BRIEF »
In your copy, include every entry exactly as written but no pictures.
DATA UNDER STUDY Start Marker
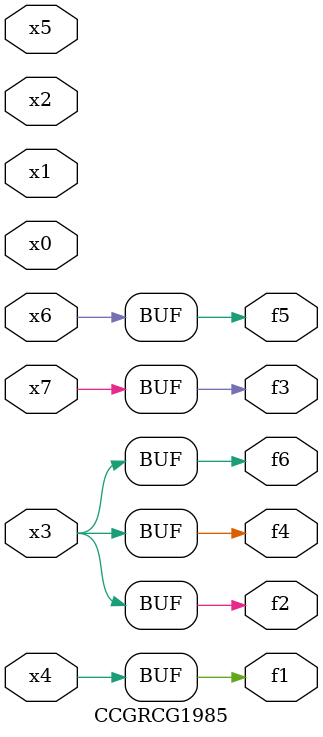
<source format=v>
module CCGRCG1985(
	input x0, x1, x2, x3, x4, x5, x6, x7,
	output f1, f2, f3, f4, f5, f6
);
	assign f1 = x4;
	assign f2 = x3;
	assign f3 = x7;
	assign f4 = x3;
	assign f5 = x6;
	assign f6 = x3;
endmodule

</source>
DATA UNDER STUDY End Marker
FINAL ANSWER »
<source format=v>
module CCGRCG1985(
	input x0, x1, x2, x3, x4, x5, x6, x7,
	output f1, f2, f3, f4, f5, f6
);
	assign f1 = x4;
	assign f2 = x3;
	assign f3 = x7;
	assign f4 = x3;
	assign f5 = x6;
	assign f6 = x3;
endmodule

</source>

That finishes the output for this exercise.